Select each line in the material below that contains the word "sich".

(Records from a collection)
* * * *

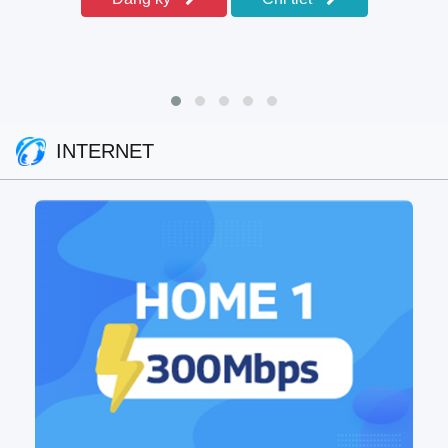
INTERNET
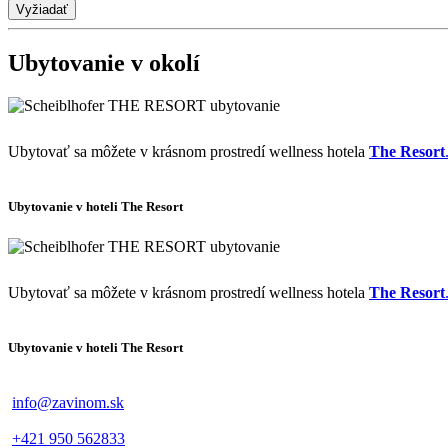
Ubytovanie v okolí
Ubytovať sa môžete v krásnom prostredí wellness hotela
The Resort
Ubytovanie v hoteli The Resort
Ubytovať sa môžete v krásnom prostredí wellness hotela
The Resort
Ubytovanie v hoteli The Resort
info@zavinom.sk
+421 950 562833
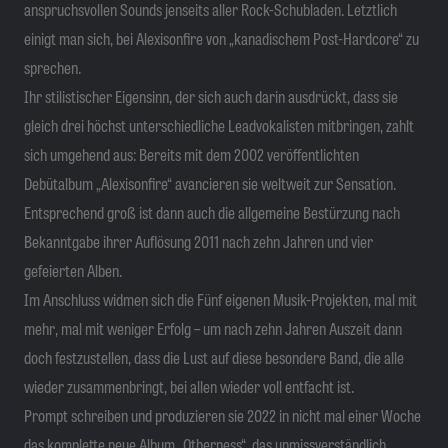
anspruchsvollen Sounds jenseits aller Rock-Schubladen. Letztlich
einigt man sich, bei Alexisonfire von „kanadischem Post-Hardcore“ zu
sprechen.
Ihr stilistischer Eigensinn, der sich auch darin ausdrückt, dass sie
gleich drei höchst unterschiedliche Leadvokalisten mitbringen, zahlt
sich umgehend aus: Bereits mit dem 2002 veröffentlichten
Debütalbum „Alexisonfire“ avancieren sie weltweit zur Sensation.
Entsprechend groß ist dann auch die allgemeine Bestürzung nach
Bekanntgabe ihrer Auflösung 2011 nach zehn Jahren und vier
gefeierten Alben.
Im Anschluss widmen sich die Fünf eigenen Musik-Projekten, mal mit
mehr, mal mit weniger Erfolg – um nach zehn Jahren Auszeit dann
doch festzustellen, dass die Lust auf diese besondere Band, die alle
wieder zusammenbringt, bei allen wieder voll entfacht ist.
Prompt schreiben und produzieren sie 2022 in nicht mal einer Woche
das komplette neue Album „Otherness“, das unmissverständlich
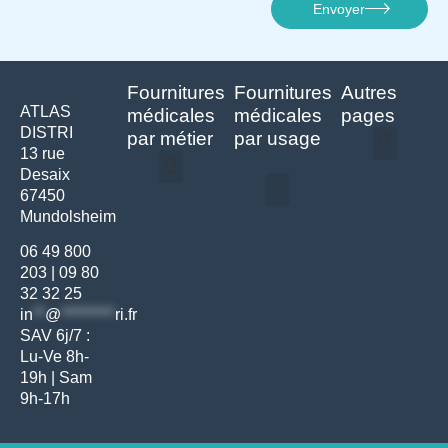
Envoyer
Fournitures
Fournitures
Autres
ATLAS
médicales
médicales
pages
DISTRI
par métier
par usage
13 rue
Desaix
Politique de confidentialité | Atlas Distri
Conditions générales de vente
Actualités matériel dentaire – Nouveautés & infos | Atlas Distri
Politique de cookies (UE) – RGPD & gestion des données Atlas
Livraison rapide & retours faciles – Conditions Atlas Distri
67450
Médecine générale
Bien-être – Entretien
Mundolsheim
Gants & protections
Instrumentations & pansements
Mobilier & founitures
Hygiène & entretien
Bien-être & autonomie
Diagnostics & urgences
06 49 800
203
|
09 80
32 32 25
in
**
@
*********
ri.fr
SAV 6j/7 :
Lu-Ve 8h-
19h | Sam
9h-17h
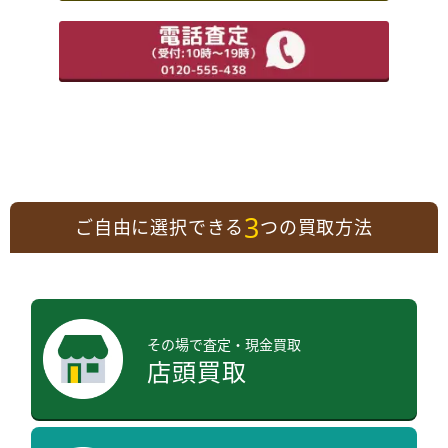
3
ご自由に選択できる
つの買取方法
その場で査定・現金買取
店頭買取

* * * *

== YOUR SOLUTION ==
einigt man sich, bei Alexisonfire von „kanadischem Post-Hardcore“ zu
Ihr stilistischer Eigensinn, der sich auch darin ausdrückt, dass sie
sich umgehend aus: Bereits mit dem 2002 veröffentlichten
Im Anschluss widmen sich die Fünf eigenen Musik-Projekten, mal mit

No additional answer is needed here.